Separate semiconductor business: Toshiba splits itself into three parts

Separate semiconductor business
Toshiba breaks itself into three parts

Foreign shareholders are putting increasing pressure on Toshiba. Now the Japanese giant is reacting to the demand for more transparency and efficiency and is splitting into three parts. One of the newly created companies will focus primarily on semiconductor chips.

The Japanese technology giant Toshiba wants to split into three listed companies. The long-established company has now announced this. Under strong pressure from foreign shareholders, the group, which has been stumbling for a long time, hopes to use this step, unprecedented for Japan, to strengthen profitability in key areas in the future.

The corporate giant, founded in 1875, is one of the best-known names in the Japanese economy. However, the disastrous foray into the US nuclear power business and a balance sheet scandal brought Toshiba to the brink of the abyss in the middle of the last decade.

Toshiba 38.04

By 2023, the energy, infrastructure and digital business on the one hand and the semiconductor and hard drive division on the other are to be split off and listed on the stock exchange separately, as the group announced. That leaves the core business with the printer division (Toshiba Tec) and the 41 percent stake in the memory chip manufacturer Kioxia. Toshiba also wants to monetize the latter.

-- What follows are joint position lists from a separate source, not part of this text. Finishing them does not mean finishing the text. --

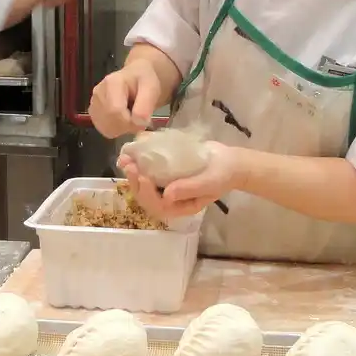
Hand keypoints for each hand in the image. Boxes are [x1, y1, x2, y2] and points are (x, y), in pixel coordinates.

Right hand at [89, 60, 161, 137]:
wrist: (136, 78)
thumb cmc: (144, 81)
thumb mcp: (151, 88)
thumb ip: (145, 105)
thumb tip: (139, 123)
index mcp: (112, 83)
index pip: (115, 110)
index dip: (131, 121)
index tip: (143, 121)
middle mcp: (98, 92)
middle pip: (110, 120)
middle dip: (128, 126)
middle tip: (139, 120)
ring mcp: (94, 103)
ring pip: (106, 127)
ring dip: (123, 129)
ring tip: (131, 117)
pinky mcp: (94, 113)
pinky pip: (105, 130)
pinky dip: (117, 130)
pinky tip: (123, 120)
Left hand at [118, 141, 240, 221]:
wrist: (230, 160)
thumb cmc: (222, 175)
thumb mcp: (209, 183)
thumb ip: (189, 189)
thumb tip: (167, 195)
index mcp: (180, 206)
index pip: (158, 206)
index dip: (147, 194)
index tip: (143, 176)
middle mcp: (170, 197)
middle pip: (146, 196)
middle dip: (134, 181)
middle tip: (128, 164)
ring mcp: (166, 183)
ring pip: (143, 182)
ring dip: (133, 172)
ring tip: (125, 157)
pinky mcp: (165, 170)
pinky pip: (148, 169)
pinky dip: (140, 160)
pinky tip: (133, 149)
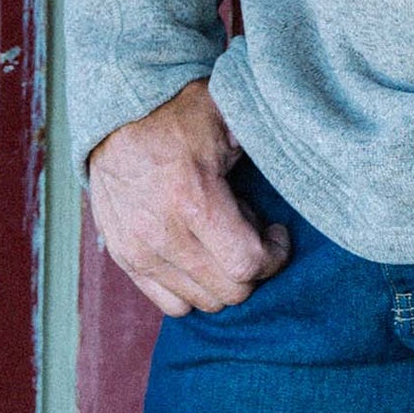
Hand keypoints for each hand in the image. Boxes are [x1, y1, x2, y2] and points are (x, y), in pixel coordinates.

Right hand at [87, 80, 289, 318]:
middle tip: (250, 230)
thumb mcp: (228, 116)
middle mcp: (162, 233)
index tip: (276, 231)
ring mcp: (138, 250)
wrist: (114, 111)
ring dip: (224, 277)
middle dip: (253, 266)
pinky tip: (200, 254)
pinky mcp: (124, 257)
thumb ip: (263, 145)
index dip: (275, 254)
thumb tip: (298, 163)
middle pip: (229, 290)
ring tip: (222, 238)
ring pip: (202, 301)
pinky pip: (170, 303)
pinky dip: (193, 289)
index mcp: (192, 199)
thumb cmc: (177, 109)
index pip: (247, 264)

Just a few days ago, the US industrial group General Electric (GE) announced that it would also split into three companies. GE and Toshiba have long been partners and cooperate in areas such as offshore wind turbines. At General Electric, companies for aviation, medicine and another company are to be created in the future, which will cover the business of renewable energies, energy generation and digitization.

Links to the Ministry of Economic Affairs

With the split, which is now also planned at Toshiba, the Japanese corporate conglomerate is responding to growing demands from activist shareholders for transparency and efficiency. In June, an independent investigative body found that Toshiba managers were collaborating with the Department of Economy, Trade and Industry (METI) to prevent foreign shareholders from influencing the board of directors by sending directors. Two top managers then had to vacate their posts. CEO Satoshi Tsunakawa had justified the relationship with METI with the fact that Toshiba’s business is important for the national security of Japan. Toshiba went “too far”, however.

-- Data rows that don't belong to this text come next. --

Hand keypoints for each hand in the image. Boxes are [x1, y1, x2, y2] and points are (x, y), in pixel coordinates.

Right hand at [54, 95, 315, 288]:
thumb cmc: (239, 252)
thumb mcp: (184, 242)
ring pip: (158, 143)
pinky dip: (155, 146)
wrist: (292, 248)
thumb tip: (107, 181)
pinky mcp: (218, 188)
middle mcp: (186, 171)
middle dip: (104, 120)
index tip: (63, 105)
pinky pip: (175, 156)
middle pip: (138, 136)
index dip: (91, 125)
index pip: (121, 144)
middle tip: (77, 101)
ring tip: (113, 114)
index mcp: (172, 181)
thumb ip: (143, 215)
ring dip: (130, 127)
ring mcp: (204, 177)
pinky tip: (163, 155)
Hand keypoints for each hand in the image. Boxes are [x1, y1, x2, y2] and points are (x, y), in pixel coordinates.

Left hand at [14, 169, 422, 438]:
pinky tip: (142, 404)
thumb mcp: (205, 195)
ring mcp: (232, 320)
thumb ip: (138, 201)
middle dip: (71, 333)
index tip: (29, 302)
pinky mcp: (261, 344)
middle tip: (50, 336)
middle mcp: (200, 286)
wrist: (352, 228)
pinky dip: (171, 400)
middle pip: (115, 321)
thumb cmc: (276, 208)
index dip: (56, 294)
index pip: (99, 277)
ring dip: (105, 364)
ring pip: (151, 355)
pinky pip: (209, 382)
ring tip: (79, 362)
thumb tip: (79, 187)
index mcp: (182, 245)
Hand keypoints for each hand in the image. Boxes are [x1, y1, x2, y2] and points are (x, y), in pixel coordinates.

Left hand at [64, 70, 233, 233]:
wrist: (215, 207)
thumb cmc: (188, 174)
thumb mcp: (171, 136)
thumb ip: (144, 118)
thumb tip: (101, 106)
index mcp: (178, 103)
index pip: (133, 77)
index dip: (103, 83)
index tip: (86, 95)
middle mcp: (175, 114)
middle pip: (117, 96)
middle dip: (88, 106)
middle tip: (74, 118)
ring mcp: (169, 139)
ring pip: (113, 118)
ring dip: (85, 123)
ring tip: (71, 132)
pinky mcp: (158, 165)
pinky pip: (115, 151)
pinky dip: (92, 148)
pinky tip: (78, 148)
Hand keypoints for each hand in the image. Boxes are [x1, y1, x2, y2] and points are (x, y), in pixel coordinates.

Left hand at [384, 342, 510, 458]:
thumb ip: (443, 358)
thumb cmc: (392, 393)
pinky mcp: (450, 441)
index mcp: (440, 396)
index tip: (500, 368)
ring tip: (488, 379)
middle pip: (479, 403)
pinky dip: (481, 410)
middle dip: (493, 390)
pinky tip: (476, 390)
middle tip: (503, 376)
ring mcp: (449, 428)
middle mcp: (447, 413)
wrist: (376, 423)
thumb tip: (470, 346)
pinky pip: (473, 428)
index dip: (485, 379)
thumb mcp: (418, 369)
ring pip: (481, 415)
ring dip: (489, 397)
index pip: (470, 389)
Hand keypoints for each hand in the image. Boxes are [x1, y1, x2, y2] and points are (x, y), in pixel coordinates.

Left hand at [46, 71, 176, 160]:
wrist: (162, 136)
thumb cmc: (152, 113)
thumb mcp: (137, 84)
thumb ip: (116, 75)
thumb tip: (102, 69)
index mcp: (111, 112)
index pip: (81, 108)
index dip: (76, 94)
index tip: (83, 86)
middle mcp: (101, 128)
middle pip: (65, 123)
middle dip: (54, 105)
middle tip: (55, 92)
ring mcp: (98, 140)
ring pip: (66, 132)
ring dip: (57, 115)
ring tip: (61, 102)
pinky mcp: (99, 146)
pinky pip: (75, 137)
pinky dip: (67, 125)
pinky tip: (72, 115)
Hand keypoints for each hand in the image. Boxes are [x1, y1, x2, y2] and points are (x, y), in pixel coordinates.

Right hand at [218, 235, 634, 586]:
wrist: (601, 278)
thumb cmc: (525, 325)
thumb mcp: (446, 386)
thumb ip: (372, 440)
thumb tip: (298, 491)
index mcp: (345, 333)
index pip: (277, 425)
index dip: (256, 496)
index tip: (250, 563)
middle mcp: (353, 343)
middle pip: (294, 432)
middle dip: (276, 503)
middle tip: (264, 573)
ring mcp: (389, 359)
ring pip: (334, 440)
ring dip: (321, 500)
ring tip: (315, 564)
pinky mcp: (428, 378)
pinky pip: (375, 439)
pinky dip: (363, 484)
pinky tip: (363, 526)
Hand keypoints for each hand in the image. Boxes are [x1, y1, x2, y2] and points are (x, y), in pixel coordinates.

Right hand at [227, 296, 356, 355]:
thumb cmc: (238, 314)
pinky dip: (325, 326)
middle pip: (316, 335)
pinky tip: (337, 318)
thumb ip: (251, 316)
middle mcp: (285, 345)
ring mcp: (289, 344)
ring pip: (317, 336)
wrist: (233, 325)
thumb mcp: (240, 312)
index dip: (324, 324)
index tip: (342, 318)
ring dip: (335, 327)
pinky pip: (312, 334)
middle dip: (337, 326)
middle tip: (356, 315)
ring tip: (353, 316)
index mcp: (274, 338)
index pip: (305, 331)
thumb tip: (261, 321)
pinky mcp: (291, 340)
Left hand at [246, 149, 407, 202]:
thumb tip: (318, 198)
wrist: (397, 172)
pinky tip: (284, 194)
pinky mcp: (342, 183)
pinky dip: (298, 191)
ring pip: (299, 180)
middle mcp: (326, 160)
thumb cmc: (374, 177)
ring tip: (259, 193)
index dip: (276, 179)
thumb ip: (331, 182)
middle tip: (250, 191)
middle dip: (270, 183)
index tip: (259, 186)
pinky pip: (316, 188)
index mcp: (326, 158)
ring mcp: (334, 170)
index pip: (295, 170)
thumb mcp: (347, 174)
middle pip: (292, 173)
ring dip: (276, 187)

Foreign shareholders hold a large part of the shares in Toshiba. In the report that has now been submitted, the group admitted that top managers such as the former CEO Nobuaki Kurumatani have violated business ethics by kinking with the powerful industry ministry, but have not violated any laws. Toshiba has been accused of being overly dependent on the METI and having excessive reservations about overseas mutual funds. Kurumatani abruptly resigned in April in connection with internal disputes over a multi-billion dollar takeover bid by British financial investor CVC Capital Partners.

Unwelcome shareholders

The demerger plan is the result of a five-month strategy review following the reputational management scandal. According to insiders, Toshiba hopes to move activist shareholders such as Elliott, Third Point and Farallon to exit. The company said the split is about creating value for shareholders. But some Toshiba investors are not convinced of this, according to shareholder circles. “A split makes sense when the valuation of a highly competitive business is being overshadowed by other businesses,” said Okasan Securities’ chief strategist Fumio Matsumoto. “But if such a business doesn’t exist, you can only create three mediocre midsize companies with one split.”

Toshiba currently consists of seven corporate groups, including one for infrastructure such as public transportation systems, an energy division for the construction of heating and nuclear power plants and an electronics unit that produces hard drives and semiconductors. Toshiba plans to complete the listing of the two spin-off companies in the second half of fiscal year 2023 (by March 31). The remaining Toshiba group would then have a stake in the semiconductor company Kioxia Holdings of around 40 percent.